In the United States, individuals and corporations pay income tax on the net total of all their capital gains just as they do on other sorts of income, but the tax rate for individuals is lower on "long-term capital gains" (at 15%) which are gains on assets that had been held for over one year before being sold (stocks, bonds, stock-options, mansions, yachts, etc). Short-term capital gains (held less than a year) are taxed at a higher rate: the ordinary income tax rate (but minus all their accounting loopholes such as depreciation, deductions, etc).

Capital gains taxes in the U.S. should be raised to their earlier levels (20% under Clinton, or even as high as 25% as they were in the 1950s. But 28% may be too high) to balance the federal and all State budgets...NOT ZERO PERCENT as the GOP now wants!

* * The applicable tax rate for capital gains in China depends upon the nature of the taxpayer (i.e. whether the taxpayer is a person or company) and whether the taxpayer is resident or non-resident for tax purposes. Tax-resident enterprises will be taxed at 25% in accordance with the Enterprise Income Tax Law. Non-resident enterprises will be taxed at 10% on capital gains in accordance with the Implementing Regulations to the Enterprise Income Tax Law.

* An individual may exclude $250,000 ($500,000 for a married couple filing jointly) of capital gains on the ONE TIME sale of the individual's primary residence, subject to certain conditions and limitations.
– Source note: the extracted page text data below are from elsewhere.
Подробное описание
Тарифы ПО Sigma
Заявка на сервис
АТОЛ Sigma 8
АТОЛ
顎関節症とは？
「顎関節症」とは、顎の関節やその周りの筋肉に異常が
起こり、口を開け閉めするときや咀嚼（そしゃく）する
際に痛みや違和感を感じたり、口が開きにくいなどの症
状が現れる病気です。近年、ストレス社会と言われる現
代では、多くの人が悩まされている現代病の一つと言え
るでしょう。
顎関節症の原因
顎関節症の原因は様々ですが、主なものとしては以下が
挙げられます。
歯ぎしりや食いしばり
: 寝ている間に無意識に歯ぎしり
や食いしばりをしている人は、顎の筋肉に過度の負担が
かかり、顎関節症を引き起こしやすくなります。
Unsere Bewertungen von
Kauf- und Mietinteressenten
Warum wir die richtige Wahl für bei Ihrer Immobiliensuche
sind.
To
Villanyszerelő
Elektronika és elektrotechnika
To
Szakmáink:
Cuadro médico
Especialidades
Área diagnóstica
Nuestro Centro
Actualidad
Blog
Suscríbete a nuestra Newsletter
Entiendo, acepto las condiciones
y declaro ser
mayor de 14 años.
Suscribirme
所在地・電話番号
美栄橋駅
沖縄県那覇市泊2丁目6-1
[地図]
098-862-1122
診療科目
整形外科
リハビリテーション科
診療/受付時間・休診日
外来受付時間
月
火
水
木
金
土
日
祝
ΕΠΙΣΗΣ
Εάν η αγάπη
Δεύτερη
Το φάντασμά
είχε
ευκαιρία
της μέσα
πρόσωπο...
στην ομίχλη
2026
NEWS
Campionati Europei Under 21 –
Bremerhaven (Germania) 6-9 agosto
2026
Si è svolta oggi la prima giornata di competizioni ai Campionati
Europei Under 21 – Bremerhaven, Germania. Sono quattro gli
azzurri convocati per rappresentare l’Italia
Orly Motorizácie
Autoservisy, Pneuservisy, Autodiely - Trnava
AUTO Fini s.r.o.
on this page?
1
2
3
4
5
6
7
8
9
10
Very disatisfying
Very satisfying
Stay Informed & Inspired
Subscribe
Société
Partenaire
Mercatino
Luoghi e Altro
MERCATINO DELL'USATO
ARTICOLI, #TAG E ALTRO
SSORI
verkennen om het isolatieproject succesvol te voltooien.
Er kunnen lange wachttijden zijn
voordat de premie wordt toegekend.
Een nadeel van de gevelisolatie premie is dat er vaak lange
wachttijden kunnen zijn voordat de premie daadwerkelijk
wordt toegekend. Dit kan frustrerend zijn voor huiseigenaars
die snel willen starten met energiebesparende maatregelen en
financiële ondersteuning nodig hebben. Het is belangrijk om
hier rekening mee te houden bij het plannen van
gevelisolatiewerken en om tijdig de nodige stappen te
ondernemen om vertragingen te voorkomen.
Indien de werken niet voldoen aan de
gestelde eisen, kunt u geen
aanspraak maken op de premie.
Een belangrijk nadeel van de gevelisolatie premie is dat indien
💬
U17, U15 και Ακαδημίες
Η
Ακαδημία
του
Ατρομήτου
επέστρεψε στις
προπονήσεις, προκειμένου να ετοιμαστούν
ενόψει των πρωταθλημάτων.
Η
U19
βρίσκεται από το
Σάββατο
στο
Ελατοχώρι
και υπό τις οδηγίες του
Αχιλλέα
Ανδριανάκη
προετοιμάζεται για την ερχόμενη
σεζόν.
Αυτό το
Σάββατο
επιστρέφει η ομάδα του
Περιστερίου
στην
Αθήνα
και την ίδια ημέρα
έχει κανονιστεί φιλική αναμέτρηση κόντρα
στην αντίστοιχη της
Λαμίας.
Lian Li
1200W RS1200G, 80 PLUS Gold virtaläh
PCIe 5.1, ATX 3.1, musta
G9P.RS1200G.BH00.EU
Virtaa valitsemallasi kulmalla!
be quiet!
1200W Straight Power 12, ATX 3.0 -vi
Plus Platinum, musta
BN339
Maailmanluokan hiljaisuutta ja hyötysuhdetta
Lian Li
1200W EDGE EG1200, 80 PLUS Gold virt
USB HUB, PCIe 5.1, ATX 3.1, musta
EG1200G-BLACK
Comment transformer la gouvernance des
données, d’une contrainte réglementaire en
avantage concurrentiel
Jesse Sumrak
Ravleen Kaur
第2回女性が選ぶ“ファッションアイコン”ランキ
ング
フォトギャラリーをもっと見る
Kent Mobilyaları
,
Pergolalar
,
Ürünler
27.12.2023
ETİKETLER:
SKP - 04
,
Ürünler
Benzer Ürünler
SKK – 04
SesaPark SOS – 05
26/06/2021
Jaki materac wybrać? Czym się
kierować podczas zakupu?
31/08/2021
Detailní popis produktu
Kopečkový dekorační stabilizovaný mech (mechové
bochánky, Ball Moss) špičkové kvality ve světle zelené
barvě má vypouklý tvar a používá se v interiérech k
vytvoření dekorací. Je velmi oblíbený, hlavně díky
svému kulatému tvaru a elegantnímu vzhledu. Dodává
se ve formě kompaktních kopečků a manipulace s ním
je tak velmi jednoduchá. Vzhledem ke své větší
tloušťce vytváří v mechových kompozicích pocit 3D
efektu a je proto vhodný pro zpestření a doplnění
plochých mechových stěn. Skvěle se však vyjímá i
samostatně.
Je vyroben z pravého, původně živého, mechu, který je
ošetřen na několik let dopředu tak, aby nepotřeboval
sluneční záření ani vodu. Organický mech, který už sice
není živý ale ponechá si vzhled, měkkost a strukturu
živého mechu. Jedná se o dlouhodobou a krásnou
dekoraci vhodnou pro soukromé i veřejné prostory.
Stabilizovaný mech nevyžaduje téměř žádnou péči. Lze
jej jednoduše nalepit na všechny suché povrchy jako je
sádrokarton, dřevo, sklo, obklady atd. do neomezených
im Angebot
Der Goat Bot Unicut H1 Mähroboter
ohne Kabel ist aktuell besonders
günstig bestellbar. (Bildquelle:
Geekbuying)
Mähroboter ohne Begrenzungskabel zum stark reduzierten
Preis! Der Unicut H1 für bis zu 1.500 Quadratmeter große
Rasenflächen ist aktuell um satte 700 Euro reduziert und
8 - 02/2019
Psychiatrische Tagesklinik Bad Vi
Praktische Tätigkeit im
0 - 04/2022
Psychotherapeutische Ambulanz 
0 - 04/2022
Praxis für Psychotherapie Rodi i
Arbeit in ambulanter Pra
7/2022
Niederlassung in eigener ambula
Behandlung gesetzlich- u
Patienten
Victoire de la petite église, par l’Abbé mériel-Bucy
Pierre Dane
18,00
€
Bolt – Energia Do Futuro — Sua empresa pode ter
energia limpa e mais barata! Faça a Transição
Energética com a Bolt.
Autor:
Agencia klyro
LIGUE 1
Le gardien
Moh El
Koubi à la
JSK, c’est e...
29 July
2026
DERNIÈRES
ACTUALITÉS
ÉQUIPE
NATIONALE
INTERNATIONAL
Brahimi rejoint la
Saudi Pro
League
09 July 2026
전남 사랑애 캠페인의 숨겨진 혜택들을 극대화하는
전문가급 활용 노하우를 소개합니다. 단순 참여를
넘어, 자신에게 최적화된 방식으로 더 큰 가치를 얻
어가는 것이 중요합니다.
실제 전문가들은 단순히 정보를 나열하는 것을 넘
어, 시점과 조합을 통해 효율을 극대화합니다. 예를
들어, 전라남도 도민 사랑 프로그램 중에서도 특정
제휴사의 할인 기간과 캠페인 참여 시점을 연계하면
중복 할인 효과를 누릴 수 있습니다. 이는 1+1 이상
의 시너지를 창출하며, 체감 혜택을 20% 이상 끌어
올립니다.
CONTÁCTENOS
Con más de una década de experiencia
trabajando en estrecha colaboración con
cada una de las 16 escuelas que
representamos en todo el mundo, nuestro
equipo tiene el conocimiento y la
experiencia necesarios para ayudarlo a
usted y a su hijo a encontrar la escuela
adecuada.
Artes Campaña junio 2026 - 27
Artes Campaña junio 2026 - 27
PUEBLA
* * Business entities treated as partnerships are not subject to income tax at the entity level. Instead, their members include their shares of income, deductions, and credits in computing their own tax. The character of the partner's share of income (such as capital gains) is determined at the partnership level. Many types of business entities, including limited liability companies (LLCs), may elect to be treated as a corporation or as a partnership. Distributions from partnerships are not taxed as dividends. Every year the CEOs and bankers can rake in capital gains, not just once like you.

Selected sources:
Google "Laffer curve"

1 comment:

  1. CEOs only “earn” bonuses when their company “performs.” One measure of that performance: “earnings per share,” or company income divided by outstanding shares of stock. Execs have figured out they don't have to boost earnings to hit their per-share targets. They simply reduce the number of company shares — by having their companies “buy back” shares of their own stock off the open market. U.S. corporations overall have so far this year authorized $445 billion worth of buybacks.